The public services organisation is on the path to gender diversity at senior levels thanks to several initiatives.
The Australian Bureau of Statistics (ABS) has doubled its proportion of women bosses in a matter of months, after making substantial changes to its recruitment practices.
Chief among the ABS’s new initiatives was a ‘blind’ recruitment process, in which names and other identifying details in applications were withheld from selection panels. Employing this method, the ABS filled hundreds of jobs in late 2015, following the lifting of its hiring freeze.
In terms of recruiting female bosses, the ABS said they took a simple but effective approach: merely asking women what they wanted from these senior roles. The organisation has made a point of trying to remedy the lack of female employees at a senior executive service level in Australian public services.
The ABS has made progress. In 2015, with women making up only 21 percent of senior executives, consultants were brought in to increase diversity. Latest statistics reveal that 42 percent of senior executives are female, an improvement but still showing an underrepresentation given that women make up 60 percent of the ABS workforce.
James Palmer, ABS chief operating officer, said that countering ‘unconscious bias’ was behind the blind recruitment, and that this remains a problem for HR managers in the public services."Despite people's best intentions, they still operate in a way that draws on their inherent biases," he said. "It wasn't about perfect anonymity because you can't redact everything that might indicate somebody's identity or origin, you might end up with the whole application blacked out.
"But you can certainly remove any indication of what the person's gender is."

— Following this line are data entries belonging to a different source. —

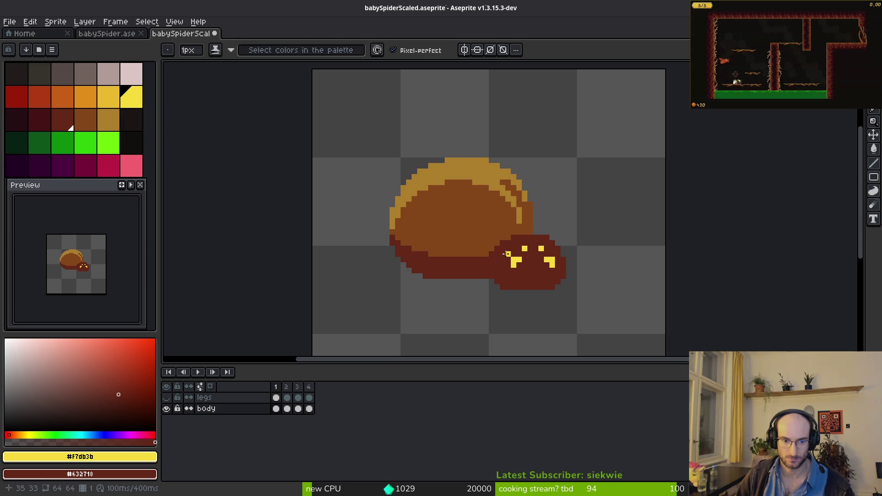
Show the legs layer, paint #431414 dark red pixels onto the legs, and hide the body layer
key(Return)
key(i)
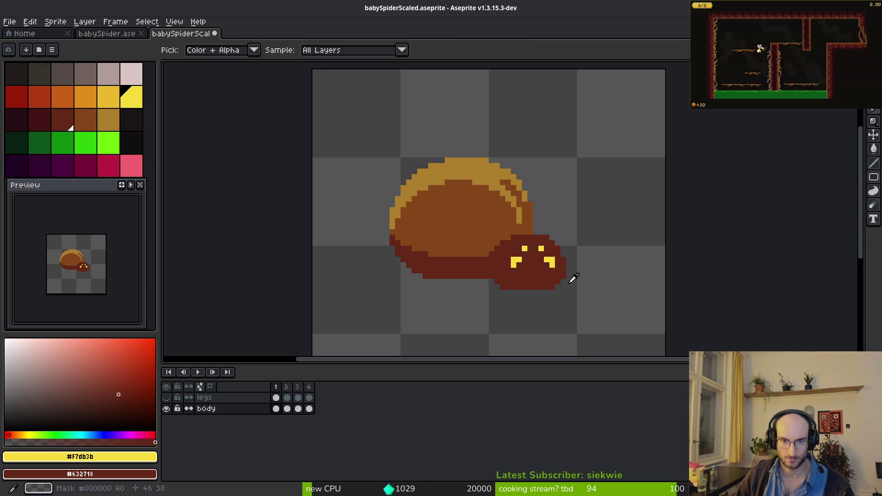
key(b)
click(176, 398)
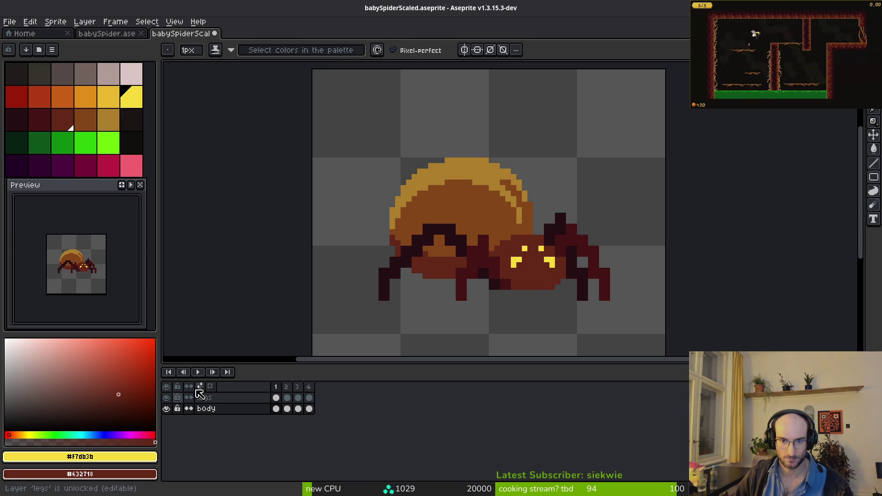
scroll(453, 194, up, 1)
alt+click(453, 195)
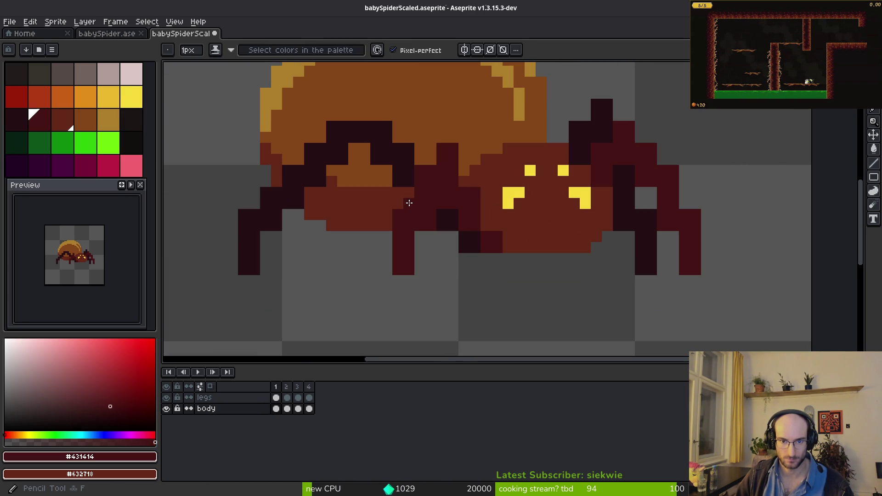
drag(428, 166, 413, 190)
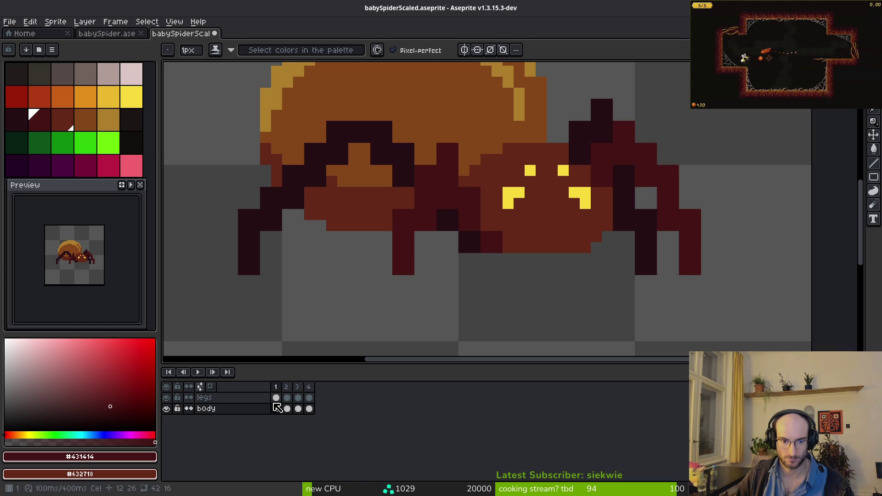
click(166, 408)
On the legs layer, paint dark red pixels on the middle leg and erase stray ones
click(205, 398)
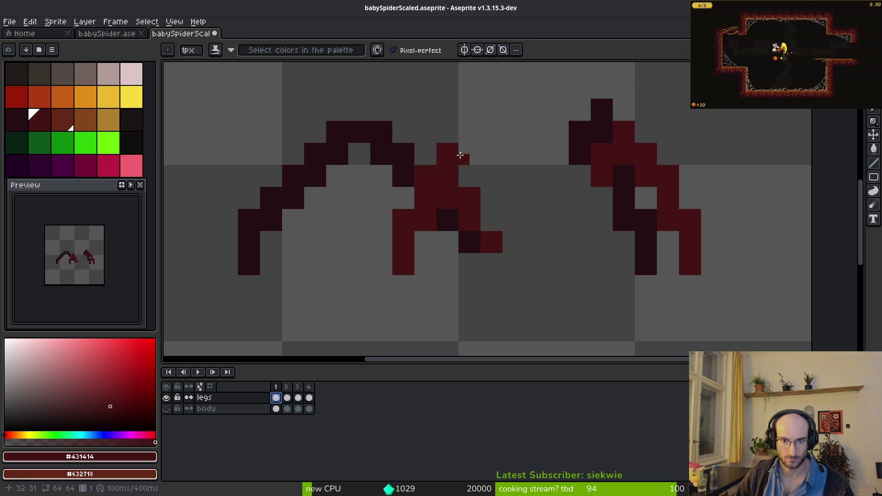
scroll(415, 164, up, 1)
mouse_move(421, 163)
mouse_down()
mouse_move(394, 236)
mouse_move(415, 264)
mouse_up()
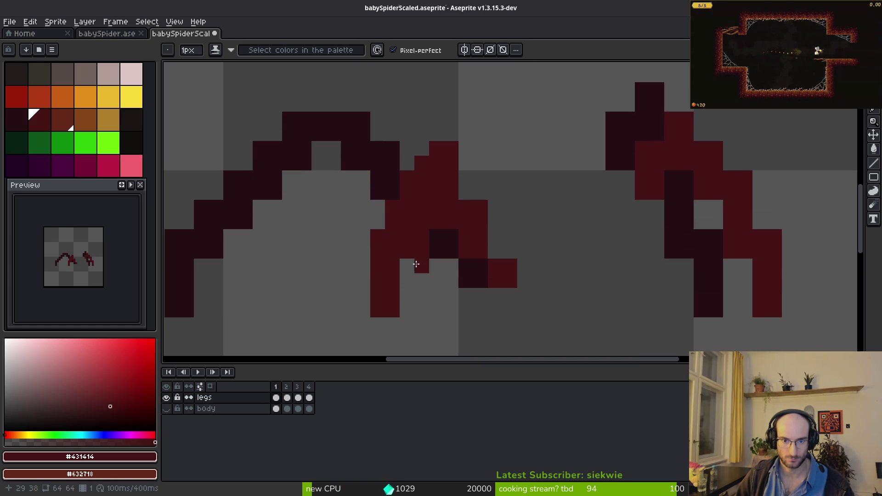
alt+click(440, 237)
click(422, 244)
key(e)
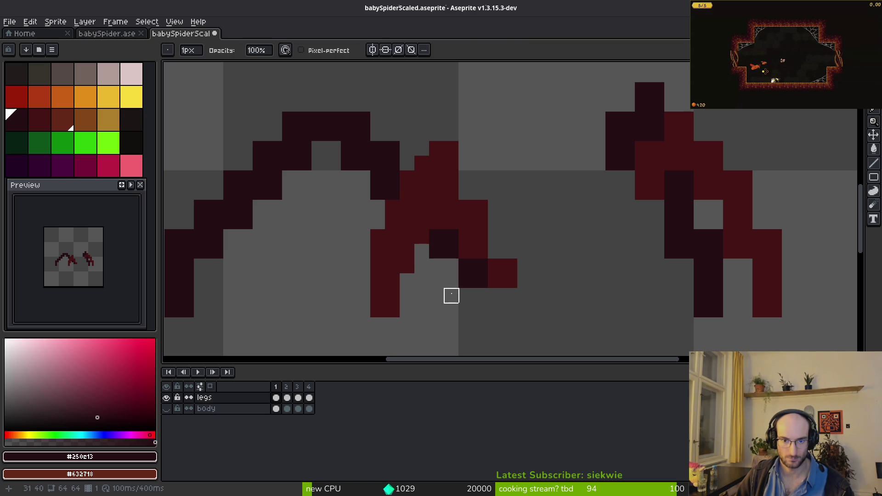
key(b)
alt+click(499, 271)
drag(496, 236, 490, 245)
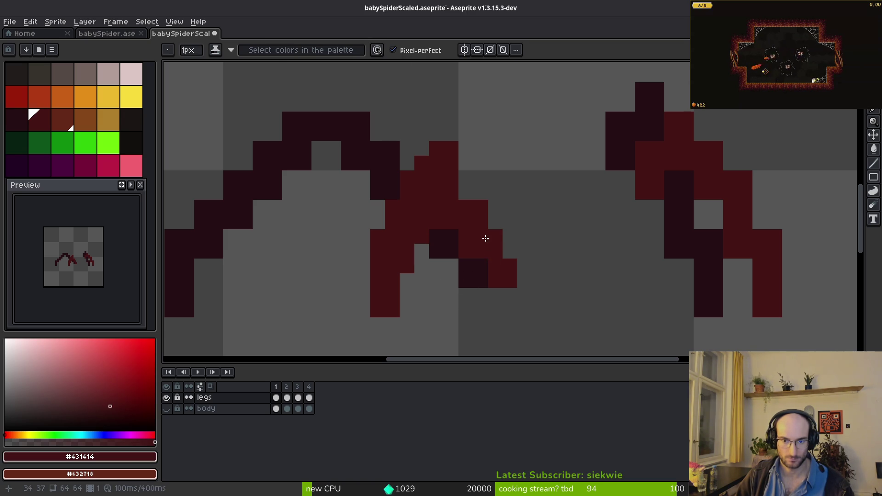
key(e)
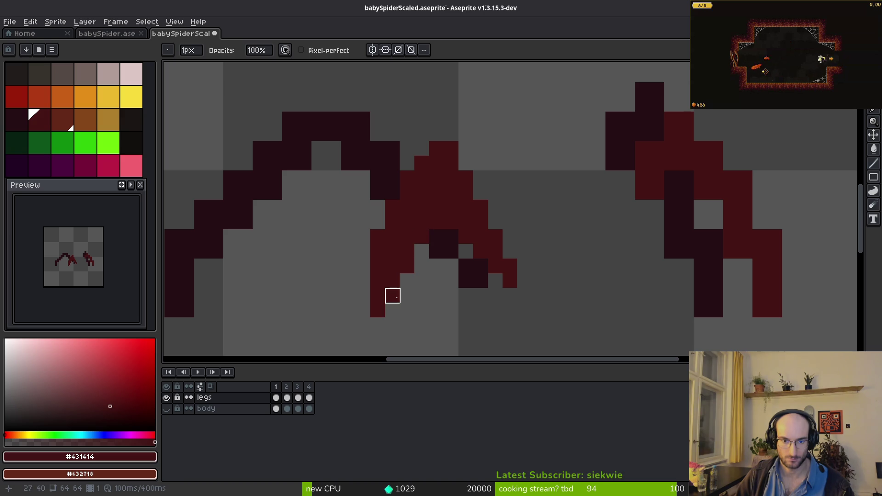
mouse_move(407, 252)
mouse_down()
mouse_move(421, 220)
mouse_move(437, 220)
mouse_move(422, 208)
mouse_move(407, 236)
mouse_up()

The blind recruitment process, however, was secondary to the importance of gleaning what women want from senior executive positions, with flexibility among the key areas requiring scrutiny.
"We are designing jobs that are appropriately flexible, making it possible for people to work from home, or working from another office so they don't have to move to Canberra to get into the SES," Palmer said. "That's a very powerful enabler of advancement for women.
"The other thing I found was just the need to encourage women to apply... Women like to apply when they're very ready, blokes will often just apply if they think they've got a shot at it.
"So we encourage supervisors to ask, don't assume when considering which staff may be interested in new challenges or opportunities. You might find that the woman you thought was desperate to get home and look after her kid is actually up for a bit more of a challenge, so you should ask and don't make assumptions."